The Upper Dublin Planning Commission isn't chicken when it comes to… well, chickens.
At last week's commission meeting, members held a discussion on allowing township residents to keep chickens, given certain requirements, in their backyards. The conversation began after residents visited the commission in previous months to request the right to keep chickens as pets and for fresh eggs, and it appears likely that the commission will consider an ordinance come their March 20th meeting.
According to chair Wes Wolf, commission members agreed that the following requirements were fitting:
- A maximum of six chickens per lot less than 5 acres
- A minimum lot area of 1/2 acre
- A minimum 25-foot property line setback for pens and coops
- A minimum coop size of 3 sq. ft. per chicken
- A minimum pen area of 10 sq. ft. per chicken
- Various requirements for disposal of waste and composting
Current township zoning code requires five acres of land to raise livestock, including chickens.
Code Enforcement Director Rick Barton said that three homeowners have applied to the Zoning Hearing Board for exceptions in recent years, all of which were granted.
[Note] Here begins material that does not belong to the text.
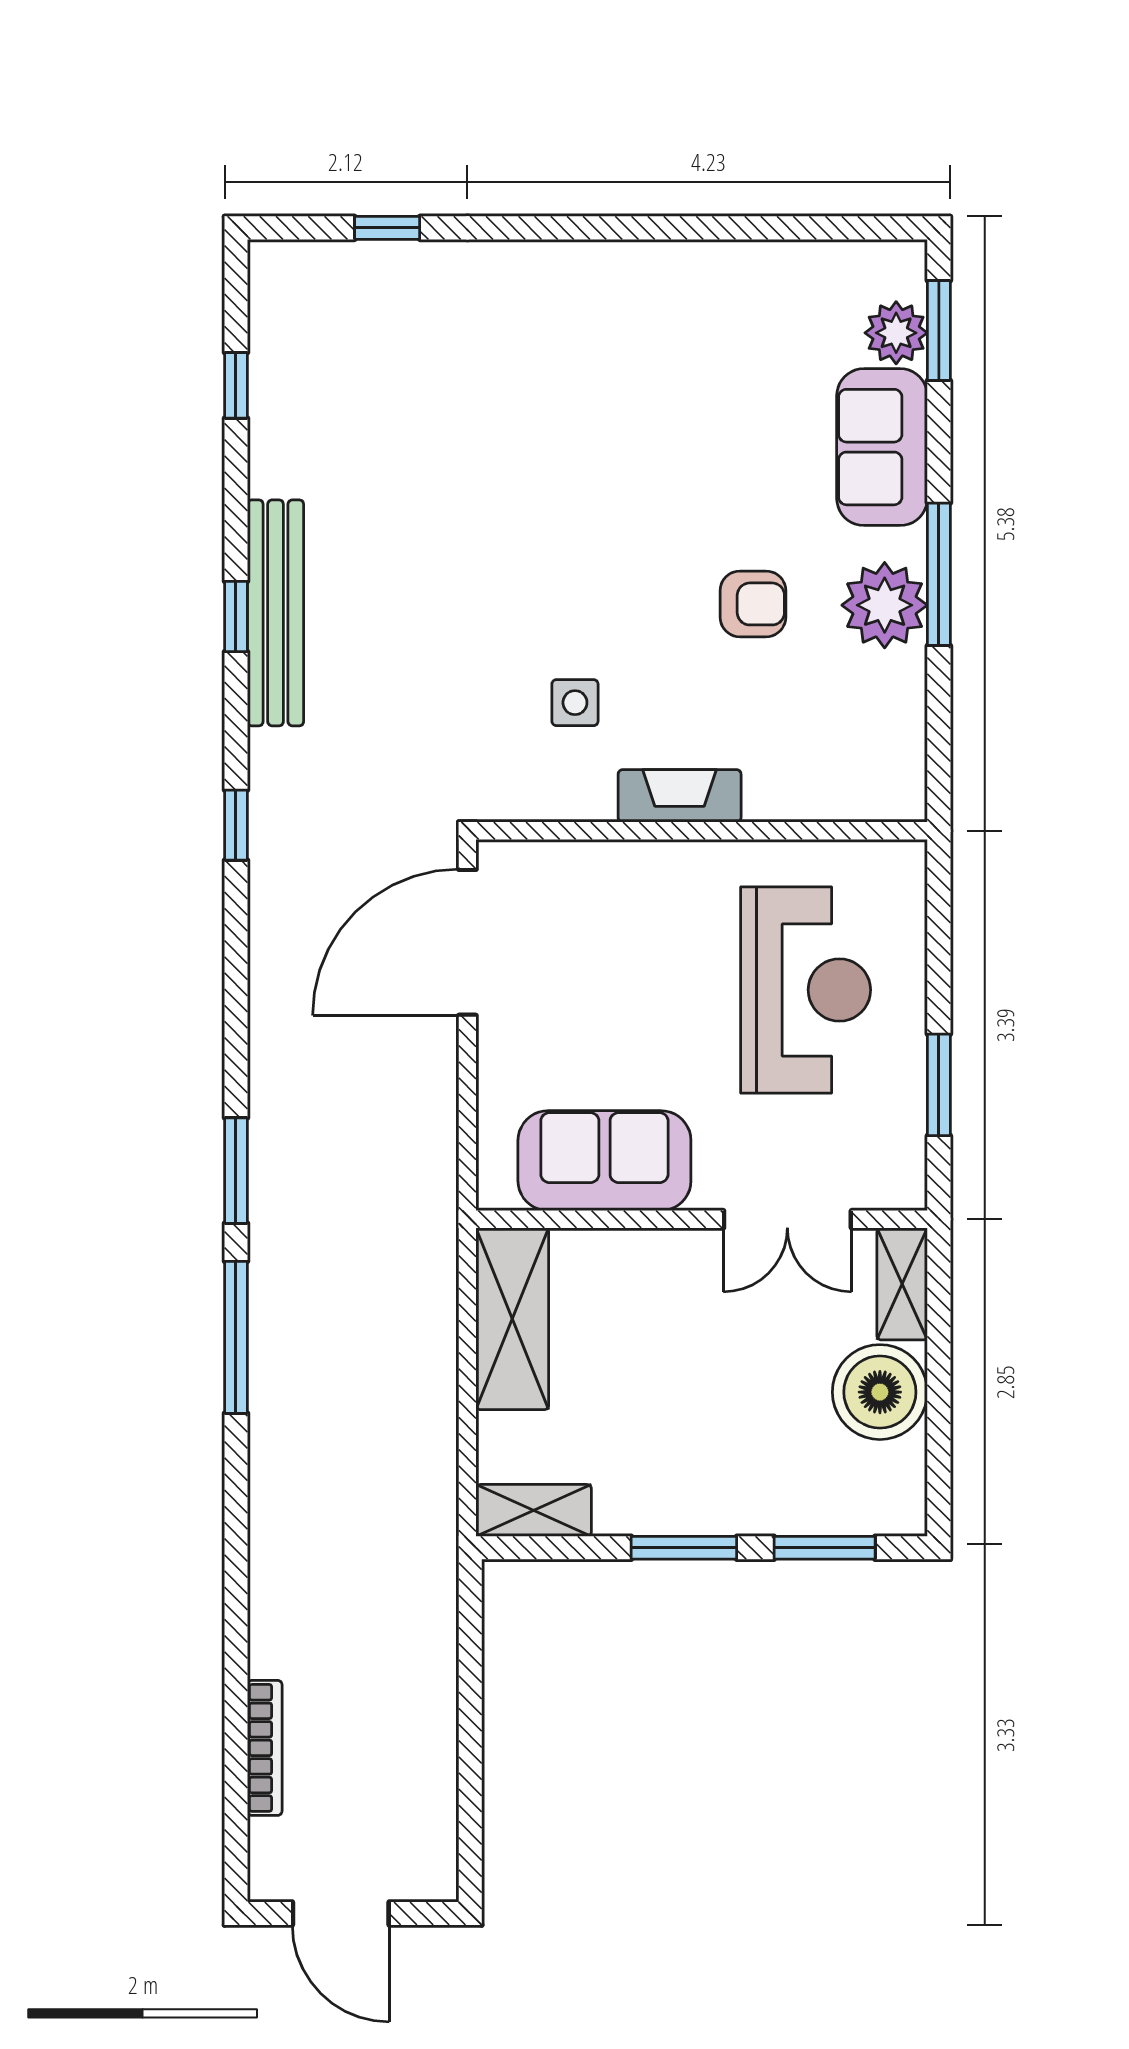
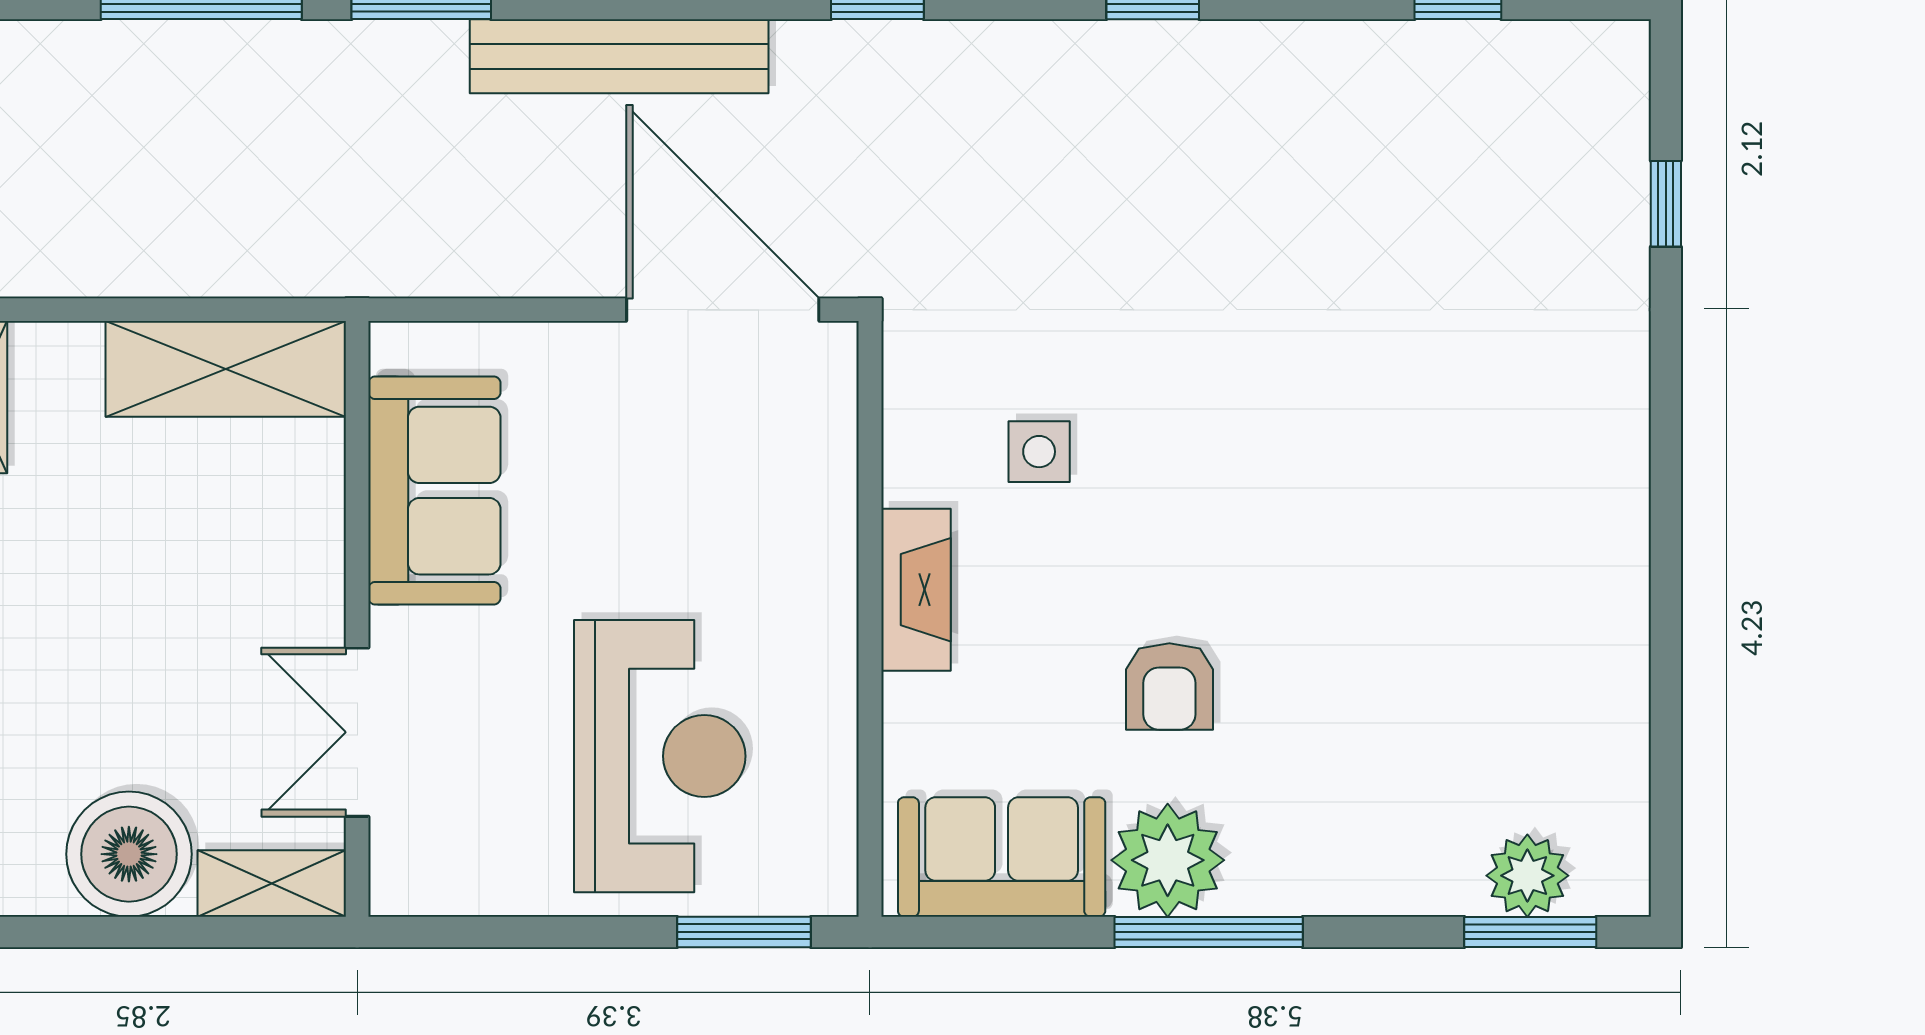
sofa: (882, 447) -> (1002, 857), moved
bench: (276, 613) -> (619, 56), moved
reception desk: (806, 990) -> (660, 756), turned -90
window: (939, 1085) -> (744, 932), moved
A home on the 400 block of Bellaire Avenue was granted permission to keep seven chickens on a 1.38-acre lot, a home on the 300 block of Camp Hill Road to keep five chickens on .6 acres, and a home on Lindenwold Terrace to keep six chickens on .59 acres.
None of the exceptions allowed for roosters. In addition, a home on the 600 block of Susquehanna Road was cited in February 2010 for keeping 17 chicken and 12 ducks on 1.61-acre lot.
A report prepared by Barton also examined nearby municipalities and their bird laws. In Abington and Upper Gwynedd, the keeping of livestock is limited to lots of at least three acres. In Whitemarsh township, there are no limitations on the number of chickens, but each must be provided appropriate space.
The report also cited a study from Pennsylvania State University that stated most municipalities allow for 4-6 chickens. However, Barton wrote that the study's requirements for coop size, based on a ratio with the weight of each chicken, would probably not make it into the township's proposed ordiance.
"The area standards for indoor quarters and outdoor fenced areas are based on the body weight of the chickens," Barton wrote. "It is not a practical standard for enforcement."
A model ordinance is being prepared by township employees and will likely appear before the Planning Commission on March 20th. If passed, it will then appear before the Board of Commissioners for adoption.